Saved data entries

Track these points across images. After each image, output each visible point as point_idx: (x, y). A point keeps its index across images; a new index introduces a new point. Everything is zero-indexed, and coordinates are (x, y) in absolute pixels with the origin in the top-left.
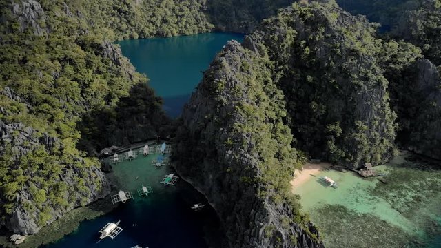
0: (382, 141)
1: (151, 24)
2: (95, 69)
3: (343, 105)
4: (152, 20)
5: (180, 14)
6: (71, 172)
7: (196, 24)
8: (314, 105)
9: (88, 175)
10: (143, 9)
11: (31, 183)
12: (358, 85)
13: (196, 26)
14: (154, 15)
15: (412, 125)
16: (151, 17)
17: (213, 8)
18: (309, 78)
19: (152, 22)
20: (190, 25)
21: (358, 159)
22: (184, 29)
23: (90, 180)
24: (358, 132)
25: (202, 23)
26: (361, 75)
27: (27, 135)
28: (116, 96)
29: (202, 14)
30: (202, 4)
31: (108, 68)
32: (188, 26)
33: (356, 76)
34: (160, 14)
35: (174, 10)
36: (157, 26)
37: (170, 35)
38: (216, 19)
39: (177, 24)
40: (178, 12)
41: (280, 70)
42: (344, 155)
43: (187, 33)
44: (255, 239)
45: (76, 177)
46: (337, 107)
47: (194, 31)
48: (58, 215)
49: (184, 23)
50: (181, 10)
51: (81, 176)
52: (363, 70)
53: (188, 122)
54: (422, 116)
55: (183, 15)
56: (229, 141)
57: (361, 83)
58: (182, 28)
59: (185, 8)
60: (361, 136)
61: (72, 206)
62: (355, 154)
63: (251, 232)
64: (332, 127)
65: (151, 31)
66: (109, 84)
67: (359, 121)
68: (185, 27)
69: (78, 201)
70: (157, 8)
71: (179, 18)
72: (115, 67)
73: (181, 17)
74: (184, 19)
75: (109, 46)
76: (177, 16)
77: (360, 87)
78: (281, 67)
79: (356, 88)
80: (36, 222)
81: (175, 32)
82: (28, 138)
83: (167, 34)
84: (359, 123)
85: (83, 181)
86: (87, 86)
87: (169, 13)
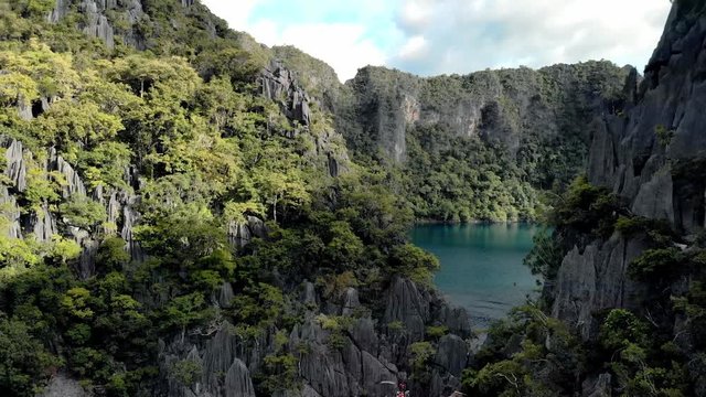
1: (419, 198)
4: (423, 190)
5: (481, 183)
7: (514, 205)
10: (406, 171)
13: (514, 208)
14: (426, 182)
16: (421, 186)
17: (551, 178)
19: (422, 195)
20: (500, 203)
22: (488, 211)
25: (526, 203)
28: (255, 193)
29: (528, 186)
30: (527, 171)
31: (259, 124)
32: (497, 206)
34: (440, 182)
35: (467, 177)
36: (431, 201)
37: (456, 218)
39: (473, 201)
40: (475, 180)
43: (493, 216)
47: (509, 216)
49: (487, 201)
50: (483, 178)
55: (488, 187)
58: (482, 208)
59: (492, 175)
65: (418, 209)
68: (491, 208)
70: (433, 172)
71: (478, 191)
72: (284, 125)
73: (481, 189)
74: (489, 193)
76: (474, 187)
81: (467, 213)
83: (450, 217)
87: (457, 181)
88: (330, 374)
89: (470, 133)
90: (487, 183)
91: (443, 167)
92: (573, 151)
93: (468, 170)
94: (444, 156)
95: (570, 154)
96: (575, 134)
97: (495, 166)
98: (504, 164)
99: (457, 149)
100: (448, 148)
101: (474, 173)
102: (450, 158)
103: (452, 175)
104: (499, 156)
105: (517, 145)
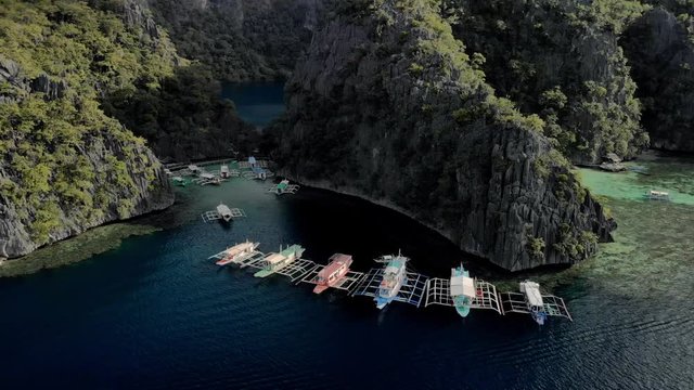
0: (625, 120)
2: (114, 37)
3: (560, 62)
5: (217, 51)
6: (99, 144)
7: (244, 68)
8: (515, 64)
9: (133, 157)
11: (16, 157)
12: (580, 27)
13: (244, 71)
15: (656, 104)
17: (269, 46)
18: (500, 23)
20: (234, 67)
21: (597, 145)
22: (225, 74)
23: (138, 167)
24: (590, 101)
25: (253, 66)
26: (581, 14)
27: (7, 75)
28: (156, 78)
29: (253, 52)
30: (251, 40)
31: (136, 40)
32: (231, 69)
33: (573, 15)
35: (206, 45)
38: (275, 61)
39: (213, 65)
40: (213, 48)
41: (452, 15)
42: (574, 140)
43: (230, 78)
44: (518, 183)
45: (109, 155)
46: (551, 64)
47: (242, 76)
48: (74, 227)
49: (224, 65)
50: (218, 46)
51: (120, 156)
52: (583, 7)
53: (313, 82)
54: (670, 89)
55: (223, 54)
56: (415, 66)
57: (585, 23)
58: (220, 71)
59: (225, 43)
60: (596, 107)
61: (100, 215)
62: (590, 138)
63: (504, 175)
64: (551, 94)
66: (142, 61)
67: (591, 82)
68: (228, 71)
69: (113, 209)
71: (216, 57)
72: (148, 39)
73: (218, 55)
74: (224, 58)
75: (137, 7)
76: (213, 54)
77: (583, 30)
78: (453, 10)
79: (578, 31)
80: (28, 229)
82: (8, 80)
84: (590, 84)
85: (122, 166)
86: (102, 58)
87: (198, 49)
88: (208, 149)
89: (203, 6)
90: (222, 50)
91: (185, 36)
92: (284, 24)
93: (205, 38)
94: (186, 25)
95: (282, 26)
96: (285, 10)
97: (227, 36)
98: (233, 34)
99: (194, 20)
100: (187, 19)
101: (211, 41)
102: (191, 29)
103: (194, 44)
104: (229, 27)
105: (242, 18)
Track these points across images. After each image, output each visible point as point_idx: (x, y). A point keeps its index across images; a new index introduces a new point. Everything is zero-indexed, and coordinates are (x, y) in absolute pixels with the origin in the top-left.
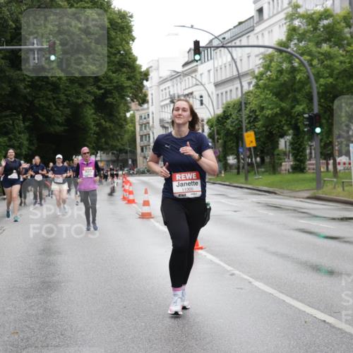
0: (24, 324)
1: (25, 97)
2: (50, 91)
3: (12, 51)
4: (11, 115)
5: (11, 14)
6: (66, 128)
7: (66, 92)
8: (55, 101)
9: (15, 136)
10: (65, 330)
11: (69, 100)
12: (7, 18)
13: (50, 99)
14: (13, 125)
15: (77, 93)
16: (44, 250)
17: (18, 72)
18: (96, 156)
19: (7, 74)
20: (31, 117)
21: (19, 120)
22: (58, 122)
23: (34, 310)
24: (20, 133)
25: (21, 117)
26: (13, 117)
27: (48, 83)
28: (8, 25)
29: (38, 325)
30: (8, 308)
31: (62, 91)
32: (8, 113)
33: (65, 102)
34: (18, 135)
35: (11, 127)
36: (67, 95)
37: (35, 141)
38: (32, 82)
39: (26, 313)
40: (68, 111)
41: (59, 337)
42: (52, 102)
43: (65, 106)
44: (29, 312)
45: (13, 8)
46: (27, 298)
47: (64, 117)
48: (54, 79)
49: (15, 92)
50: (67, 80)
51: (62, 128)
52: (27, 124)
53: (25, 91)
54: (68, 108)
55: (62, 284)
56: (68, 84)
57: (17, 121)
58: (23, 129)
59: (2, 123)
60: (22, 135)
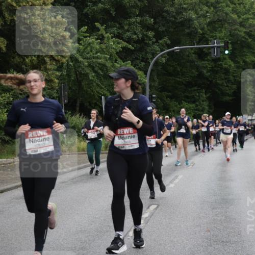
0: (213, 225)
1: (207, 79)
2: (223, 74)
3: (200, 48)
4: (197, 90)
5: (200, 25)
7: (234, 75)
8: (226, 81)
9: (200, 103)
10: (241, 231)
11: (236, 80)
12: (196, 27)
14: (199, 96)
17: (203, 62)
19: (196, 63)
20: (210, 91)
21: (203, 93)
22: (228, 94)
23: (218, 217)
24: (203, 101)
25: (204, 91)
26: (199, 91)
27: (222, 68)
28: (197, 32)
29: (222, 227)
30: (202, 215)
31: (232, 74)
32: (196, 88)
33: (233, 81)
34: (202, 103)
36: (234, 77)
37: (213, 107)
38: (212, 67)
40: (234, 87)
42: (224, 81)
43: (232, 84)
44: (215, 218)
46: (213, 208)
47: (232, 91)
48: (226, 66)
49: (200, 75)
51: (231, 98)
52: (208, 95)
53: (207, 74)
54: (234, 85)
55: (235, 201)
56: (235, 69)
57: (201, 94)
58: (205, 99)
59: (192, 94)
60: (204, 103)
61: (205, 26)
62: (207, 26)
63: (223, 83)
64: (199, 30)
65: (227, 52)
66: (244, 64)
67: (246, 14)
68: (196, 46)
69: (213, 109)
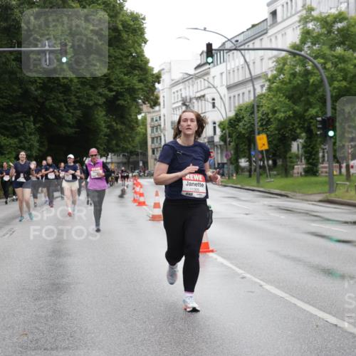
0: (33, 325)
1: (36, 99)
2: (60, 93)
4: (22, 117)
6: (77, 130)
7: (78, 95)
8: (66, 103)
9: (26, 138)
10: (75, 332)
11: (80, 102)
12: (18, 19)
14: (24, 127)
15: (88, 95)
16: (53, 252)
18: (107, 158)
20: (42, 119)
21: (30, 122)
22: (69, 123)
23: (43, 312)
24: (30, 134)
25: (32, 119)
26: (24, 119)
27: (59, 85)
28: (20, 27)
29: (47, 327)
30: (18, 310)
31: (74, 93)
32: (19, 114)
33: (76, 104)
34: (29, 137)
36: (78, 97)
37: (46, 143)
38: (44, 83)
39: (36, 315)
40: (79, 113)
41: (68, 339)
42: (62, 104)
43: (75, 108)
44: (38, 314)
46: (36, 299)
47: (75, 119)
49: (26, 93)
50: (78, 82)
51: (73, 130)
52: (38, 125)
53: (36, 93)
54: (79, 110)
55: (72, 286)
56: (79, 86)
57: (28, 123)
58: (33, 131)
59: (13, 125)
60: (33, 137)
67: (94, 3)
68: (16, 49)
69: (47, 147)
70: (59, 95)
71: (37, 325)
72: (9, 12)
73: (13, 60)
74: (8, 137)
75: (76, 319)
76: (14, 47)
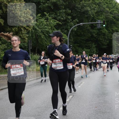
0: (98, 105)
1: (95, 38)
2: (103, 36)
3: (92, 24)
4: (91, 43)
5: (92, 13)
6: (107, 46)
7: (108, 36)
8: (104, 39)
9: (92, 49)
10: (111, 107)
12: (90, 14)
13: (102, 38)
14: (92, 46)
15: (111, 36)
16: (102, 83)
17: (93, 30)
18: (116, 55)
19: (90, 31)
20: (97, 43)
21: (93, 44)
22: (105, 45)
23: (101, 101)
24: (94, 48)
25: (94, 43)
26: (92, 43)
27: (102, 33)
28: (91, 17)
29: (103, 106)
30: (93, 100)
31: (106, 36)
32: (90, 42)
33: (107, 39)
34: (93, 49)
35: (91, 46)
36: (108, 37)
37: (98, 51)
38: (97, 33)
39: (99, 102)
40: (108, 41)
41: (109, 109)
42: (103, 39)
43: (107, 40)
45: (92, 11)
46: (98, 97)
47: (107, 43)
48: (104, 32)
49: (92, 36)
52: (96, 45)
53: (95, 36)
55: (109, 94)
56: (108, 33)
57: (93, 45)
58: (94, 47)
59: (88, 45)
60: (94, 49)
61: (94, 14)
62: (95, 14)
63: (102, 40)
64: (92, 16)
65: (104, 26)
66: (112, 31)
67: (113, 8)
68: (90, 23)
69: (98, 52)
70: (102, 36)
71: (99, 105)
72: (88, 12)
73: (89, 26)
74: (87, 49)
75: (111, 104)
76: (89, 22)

- What the exercise asks: Above are some records; extract exactly the lines from the one containing "56: (68, 84)" through the one containing "68: (196, 46)" and drop the pictures.

- Task answer:
56: (68, 84)
57: (17, 121)
58: (23, 129)
59: (2, 123)
60: (22, 135)
0: (213, 225)
1: (207, 79)
2: (223, 74)
3: (200, 48)
4: (197, 90)
5: (200, 25)
7: (234, 75)
8: (226, 81)
9: (200, 103)
10: (241, 231)
11: (236, 80)
12: (196, 27)
14: (199, 96)
17: (203, 62)
19: (196, 63)
20: (210, 91)
21: (203, 93)
22: (228, 94)
23: (218, 217)
24: (203, 101)
25: (204, 91)
26: (199, 91)
27: (222, 68)
28: (197, 32)
29: (222, 227)
30: (202, 215)
31: (232, 74)
32: (196, 88)
33: (233, 81)
34: (202, 103)
36: (234, 77)
37: (213, 107)
38: (212, 67)
40: (234, 87)
42: (224, 81)
43: (232, 84)
44: (215, 218)
46: (213, 208)
47: (232, 91)
48: (226, 66)
49: (200, 75)
51: (231, 98)
52: (208, 95)
53: (207, 74)
54: (234, 85)
55: (235, 201)
56: (235, 69)
57: (201, 94)
58: (205, 99)
59: (192, 94)
60: (204, 103)
61: (205, 26)
62: (207, 26)
63: (223, 83)
64: (199, 30)
65: (227, 52)
66: (244, 64)
67: (246, 14)
68: (196, 46)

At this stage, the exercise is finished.